L'histoire :
Né en 1915, Laurent Schwartz grandit à Paris pendant la première guerre mondiale, au sein de sa famille juive d’origine alsacienne. Il est un étudiant brillant qui intègre la prestigieuse École Normale Supérieure de Paris. Il y rencontre sa future épouse, Marie-Hélène Lévy, avec qui il se mariera en 1938. Les mathématiques ne sont pas sa seule passion, il est également très sensible aux problèmes politiques et sociétaux de son époque. Alors qu’il avait initialement pensé adhérer au Parti Communiste, la Grande Terreur organisée par Staline le pousse à se retourner vers la IVe Internationale de Trotski qui conjugue le rejet du système capitaliste et le mépris pour le régime staliniste. Suite à la débâcle de 1940, Laurent et Marie-Hélène sont obligés de s’enfuir en zone libre à Toulouse, puis à Clermont-Ferrand et enfin à Grenoble pour échapper aux arrestations des juifs. C’est à Clermont-Ferrand qu’il commence à côtoyer et à travailler durement avec les mathématiciens du groupe Nicolas Bourbaki. Retrouvant un peu de calme, il élabore une de ses réalisations majeures avec la théorie des distributions, aux nombreuses applications futures, qu’il publiera dans deux volumes en 1950 et 1951. C’est l’heure de la consécration. Il reçoit la médaille Fields en 1950 au Congrès International de Boston, en dépit de son passé trotkiste qui le rend indésirable aux USA. Son engagement politique s’enflamme lorsque le mathématicien Maurice Audin est arrêté par les parachutistes français à Alger en 1957 et conduit au centre de torture d’El Biar, accusé d’être communiste et engagé contre le colonialisme. Quelques jours plus tard, les autorités annoncent que Maurice se serait évadé. Sa femme Josette, doutant immédiatement de la version, écrit des dizaines de lettres dont une à Laurent Schwartz. Ce dernier se lance immédiatement dans la lutte en participant activement au comité Audin pour la recherche de la vérité. Après ce déclencheur, Laurent Schwartz ne cessera de combattre la torture et les sévices faits aux civils lors des manifestations anticoloniales.
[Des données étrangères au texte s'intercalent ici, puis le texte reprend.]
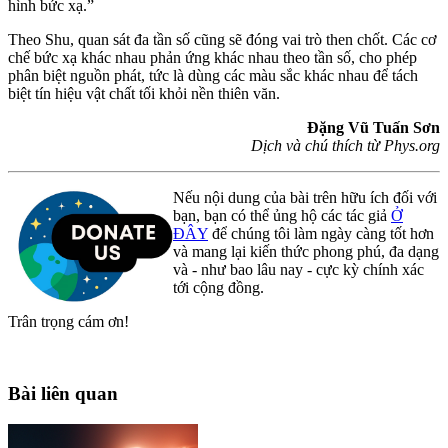
hình bức xạ.”
Theo Shu, quan sát đa tần số cũng sẽ đóng vai trò then chốt. Các cơ
chế bức xạ khác nhau phản ứng khác nhau theo tần số, cho phép
phân biệt nguồn phát, tức là dùng các màu sắc khác nhau để tách
biệt tín hiệu vật chất tối khỏi nền thiên văn.
Đặng Vũ Tuấn Sơn
Dịch và chú thích từ Phys.org
Nếu nội dung của bài trên hữu ích đối với
bạn, bạn có thể ủng hộ các tác giả
Ở
ĐÂY
để chúng tôi làm ngày càng tốt hơn
và mang lại kiến thức phong phú, đa dạng
và - như bao lâu nay - cực kỳ chính xác
tới cộng đồng.
Trân trọng cám ơn!
Bài liên quan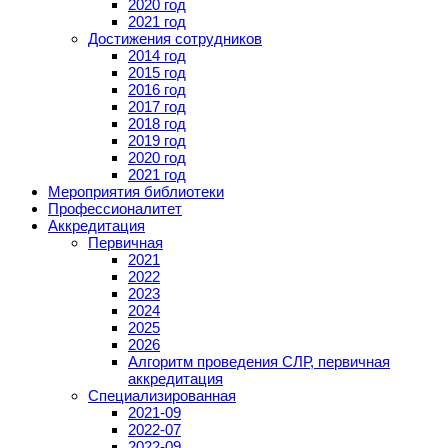
2020 год
2021 год
Достижения сотрудников
2014 год
2015 год
2016 год
2017 год
2018 год
2019 год
2020 год
2021 год
Мероприятия библиотеки
Профессионалитет
Аккредитация
Первичная
2021
2022
2023
2024
2025
2026
Алгоритм проведения СЛР, первичная
аккредитация
Специализированная
2021-09
2022-07
2022-09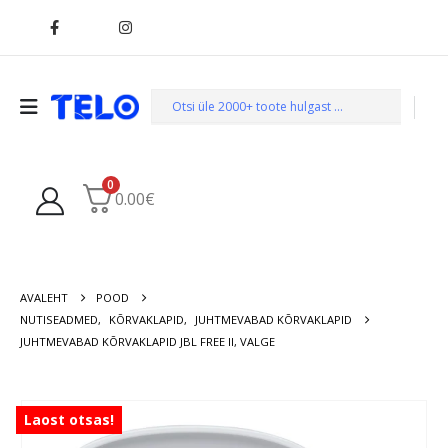
0
0.00
€
AVALEHT
POOD
NUTISEADMED
,
KÕRVAKLAPID
,
JUHTMEVABAD KÕRVAKLAPID
JUHTMEVABAD KÕRVAKLAPID JBL FREE II, VALGE
Laost otsas!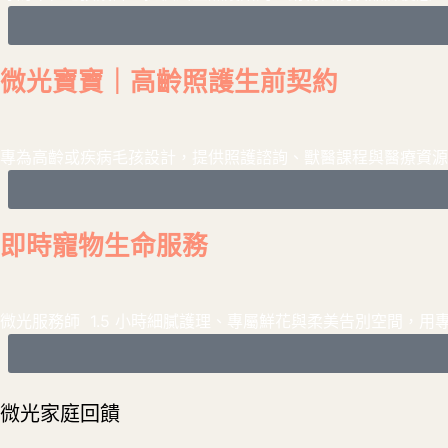
微光寶寶｜高齡照護⽣前契約
專為高齡或疾病毛孩設計，提供照護諮詢、獸醫課程與醫療資源
即時寵物生命服務
微光服務師 1.5 小時細膩護理、專屬鮮花與柔美告別空間，
微光家庭回饋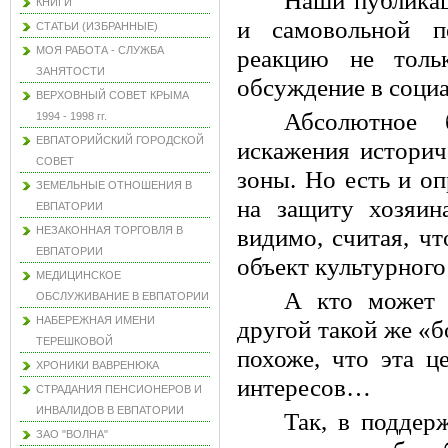
Наши публикац
КНИГИ
и самовольной п
СТАТЬИ (ИЗБРАННЫЕ)
МОЯ РАБОТА - СЛУЖБА
реакцию не толь
ЗАНЯТОСТИ
обсуждение в социа
ВЕРХОВНЫЙ СОВЕТ КРЫМА
Абсолютное 
1994 - 1998 гг.
ЕВПАТОРИЙСКИЙ ГОРОДСКОЙ
искажения историч
СОВЕТ
зоны. Но есть и о
ЗЕМЕЛЬНЫЕ ОТНОШЕНИЯ В
на защиту хозяи
ЕВПАТОРИИ
НЕЗАКОННАЯ ТОРГОВЛЯ В
видимо, считая, чт
ЕВПАТОРИИ
объект культурного
МЕДИЦИНСКОЕ
А кто может 
ОБСЛУЖИВАНИЕ В ЕВПАТОРИИ
НАБЕРЕЖНАЯ ИМЕНИ
другой такой же «б
ТЕРЕШКОВОЙ
похоже, что эта ц
ХРОНИКИ ВАВРЕНЮКА
интересов…
СТРАДАНИЯ ПЕНСИОНЕРОВ И
ИНВАЛИДОВ В ЕВПАТОРИИ
Так, в поддер
ЗАО "ВОЛНА"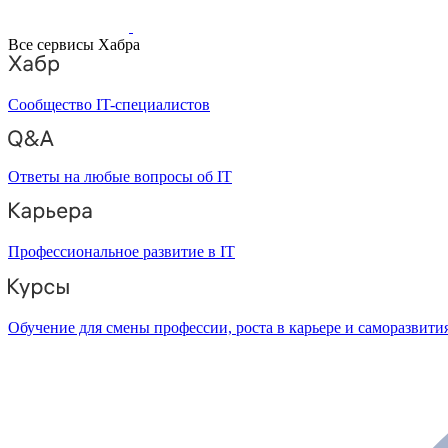
Все сервисы Хабра
Сообщество IT-специалистов
Ответы на любые вопросы об IT
Профессиональное развитие в IT
Обучение для смены профессии, роста в карьере и саморазвити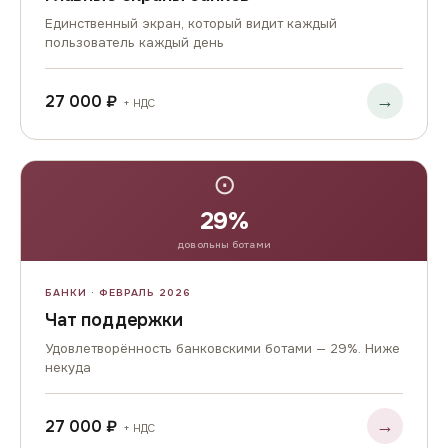
Единственный экран, который видит каждый
пользователь каждый день
→
27 000 ₽
+ НДС
⊙
29%
довольны ботами
БАНКИ · ФЕВРАЛЬ 2026
Чат поддержки
Удовлетворённость банковскими ботами — 29%. Ниже
некуда
→
27 000 ₽
+ НДС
Ce qu'on en pense sur la planète BD :
Ce nouveau Docu-BD des éditions Petit à Petit permet de découvrir l’histoire très mouvementée d’un des mathématiciens les plus connus au monde, tant les travaux ont été novateurs. Si l’ouvrage passe un peu de temps pour expliquer brièvement ses travaux, c’est davantage sur les engagements politiques de Laurent Schwartz qu’il se consacre. Alternant planches dessinées illustratives et encadrés documentés, on en apprend donc beaucoup sur le communisme, la guerre d’Algérie, l’affaire Audin, le tribunal Russel et la Guerre au Vietnam. On y apprend même la passion d’entomologiste de Laurent Schwartz, grand collectionneur de papillons, qui a donné son nom a une espèce de Morpho. Le tout est raisonnablement intéressant, bien que les planches dessinées précises et expressives de Stefano Realdini se contentent trop souvent d’illustrer des instants de vie sans beaucoup apporter aux documents. L'ouvrage souffre du mal des répétitions, un écueil classique des Docu-BD. Le parti pris de la scénarisation d’Emmanuel Marie, en dix chapitres thématiques, plutôt que chronologiques, n’améliore pas les choses à ce sujet et embrouille un tantinet la perception dans le temps des évènements. Néanmoins, l’album réussit sans problème à montrer les nombreuses facettes du grand homme, à la fois humaniste, passionné et grand scientifique. Les lecteurs pourront sans doute y voir un modèle d’activisme raisonné et inspirant.